Verini Soddisfatto anche il commissario del partito umbro Walter Verini, che si dice anche certo che Andrea Fora continuerà a dare il proprio contributo: “La candidatura – dice – ridà all’Umbria speranza di nuove pagine di cambiamento. Sono sicuro che intorno a lui si potrà creare una forte e ampia coalizione e una grande mobilitazione delle energie della società regionale”. Reazioni positivi arrivano anche dal presidente della Regione Fabio Paparelli, da Donatella Porzi, dal consigliere regionale Giacomo Leonelli e anche dal segretario del Pd di Assisi.

Di Maio A stretto giro arriva anche il via libera del capo politico del M5S Luigi Di Maio: “Vincenzo Bianconi – dice poi su Facebook Luigi Di Maio – è una persona super competente, che non si arrende mai, che conosce e ama l’Umbria. L’Umbria può ripartire da Vincenzo, da quei luoghi che sono stati tremendamente segnati dalle tragedie del terremoto. Noi ci siamo e lo sosterremo con lealtà in campagna elettorale e poi in Giunta e consiglio regionale sui punti del programma. Quella che inizia oggi è una nuova sfida, una nuova avventura. Il nostro obbiettivo è quello di fare gli interessi dei cittadini”.

Di Maolo.  Francesca Di Maolo, nel frattempo, motiva così il suo no alla proposta avanzatagli: “La proposta a candidarmi come Governatore dell’Umbria – ha spiegato la presidente del Serafico – mi ha raggiunta di sorpresa e nel pieno delle mie attività. La mia vita scorre al Serafico, a stretto contatto con bambini e ragazzi con disabilità grave, per i quali ogni giorno siamo impegnati a fare la differenza tra la sopravvivenza e la vita. Molti mi hanno fatto notare che non sono certamente insostituibile al Serafico e questa è l’unica vera certezza che ho maturato in queste ore di riflessioni accanto ad un’altra verità: i ragazzi abitano il mio cuore e lo abiteranno sempre. Difficile dunque interrompere una corsa appassionata quando potrebbero derivarne delle conseguenze alle persone che ami”.

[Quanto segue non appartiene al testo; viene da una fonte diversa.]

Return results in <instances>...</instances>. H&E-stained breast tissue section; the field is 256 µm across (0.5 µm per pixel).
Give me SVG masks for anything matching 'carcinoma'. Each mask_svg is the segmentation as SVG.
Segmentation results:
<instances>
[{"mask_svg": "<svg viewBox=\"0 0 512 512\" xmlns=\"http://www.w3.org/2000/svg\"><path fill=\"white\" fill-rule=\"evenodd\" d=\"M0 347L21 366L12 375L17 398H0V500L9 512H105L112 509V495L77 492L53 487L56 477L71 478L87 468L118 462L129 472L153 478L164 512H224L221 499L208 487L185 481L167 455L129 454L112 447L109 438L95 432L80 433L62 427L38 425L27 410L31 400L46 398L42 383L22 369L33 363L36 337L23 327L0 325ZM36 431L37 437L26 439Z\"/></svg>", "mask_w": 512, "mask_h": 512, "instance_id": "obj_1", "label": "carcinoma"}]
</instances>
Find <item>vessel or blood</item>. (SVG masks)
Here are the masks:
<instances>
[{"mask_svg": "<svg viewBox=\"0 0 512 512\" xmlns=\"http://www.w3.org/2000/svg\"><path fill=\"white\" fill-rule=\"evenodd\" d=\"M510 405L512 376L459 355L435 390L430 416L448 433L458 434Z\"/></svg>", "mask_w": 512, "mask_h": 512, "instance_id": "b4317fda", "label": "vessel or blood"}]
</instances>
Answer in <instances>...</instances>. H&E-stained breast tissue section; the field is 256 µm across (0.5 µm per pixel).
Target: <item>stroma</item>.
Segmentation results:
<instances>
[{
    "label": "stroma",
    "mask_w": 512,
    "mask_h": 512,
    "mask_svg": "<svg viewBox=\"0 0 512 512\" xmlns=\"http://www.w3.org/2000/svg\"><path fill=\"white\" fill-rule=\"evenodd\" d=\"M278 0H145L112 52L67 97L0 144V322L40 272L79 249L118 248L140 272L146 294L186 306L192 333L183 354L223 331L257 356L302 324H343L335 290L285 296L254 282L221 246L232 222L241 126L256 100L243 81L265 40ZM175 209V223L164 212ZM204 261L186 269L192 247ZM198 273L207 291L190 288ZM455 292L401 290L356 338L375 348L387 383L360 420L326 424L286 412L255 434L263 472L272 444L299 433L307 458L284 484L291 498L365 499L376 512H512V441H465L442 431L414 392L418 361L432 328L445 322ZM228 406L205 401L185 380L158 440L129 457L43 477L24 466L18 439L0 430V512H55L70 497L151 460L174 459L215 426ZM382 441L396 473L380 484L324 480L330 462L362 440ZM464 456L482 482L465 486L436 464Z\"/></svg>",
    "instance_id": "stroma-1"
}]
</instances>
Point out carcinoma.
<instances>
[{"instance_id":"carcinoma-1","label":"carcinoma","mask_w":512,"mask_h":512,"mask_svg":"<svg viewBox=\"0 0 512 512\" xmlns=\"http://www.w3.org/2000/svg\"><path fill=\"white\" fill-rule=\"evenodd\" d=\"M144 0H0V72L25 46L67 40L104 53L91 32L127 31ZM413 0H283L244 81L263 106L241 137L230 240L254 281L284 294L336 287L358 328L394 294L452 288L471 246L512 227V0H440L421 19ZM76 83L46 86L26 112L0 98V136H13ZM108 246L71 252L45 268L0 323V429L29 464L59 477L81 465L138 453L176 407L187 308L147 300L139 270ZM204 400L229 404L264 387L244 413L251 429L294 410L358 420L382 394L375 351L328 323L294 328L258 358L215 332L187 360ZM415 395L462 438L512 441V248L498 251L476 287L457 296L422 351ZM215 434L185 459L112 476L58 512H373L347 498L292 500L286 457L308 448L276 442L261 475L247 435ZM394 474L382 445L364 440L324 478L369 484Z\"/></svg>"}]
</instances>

Il centrodestra Dal centrodestra invece è partito subito il fuoco di sbarramento: “In Umbria – attacca Salvini – dopo 50 anni la sinistra va a casa e sarà la prima regione dove il Pd e 5 Stelle sperimentano l’inciucio nazionale. Di Maio ha svenduto la dignità del suo movimento al Pd perché quelli che hanno denunciato e quelli che sono stati denunciati saranno insieme sulla scheda elettorale. Prenderanno una mazzata che se la ricordano per 50 anni”. Per il consigliere regionale di FdI Marco Squarta invece, “neppure un film di fantascienza avrebbe potuto rappresentare al meglio un epilogo di questo tipo. Pd e M5s hanno fatto un accordo a livello nazionale per evitare le elezioni ma non riusciranno ad evitare il giudizio degli elettori il 27 ottobre; questa alleanza, tra due partiti che in questi anni se le sono suonate di santa ragione, è fatta solo per evitare che il centrodestra governi la Regione. Sono convinto – conclude Squarta – che gli umbri sceglieranno FdI e il centrodestra unito per il tanto atteso cambiamento in Umbria”.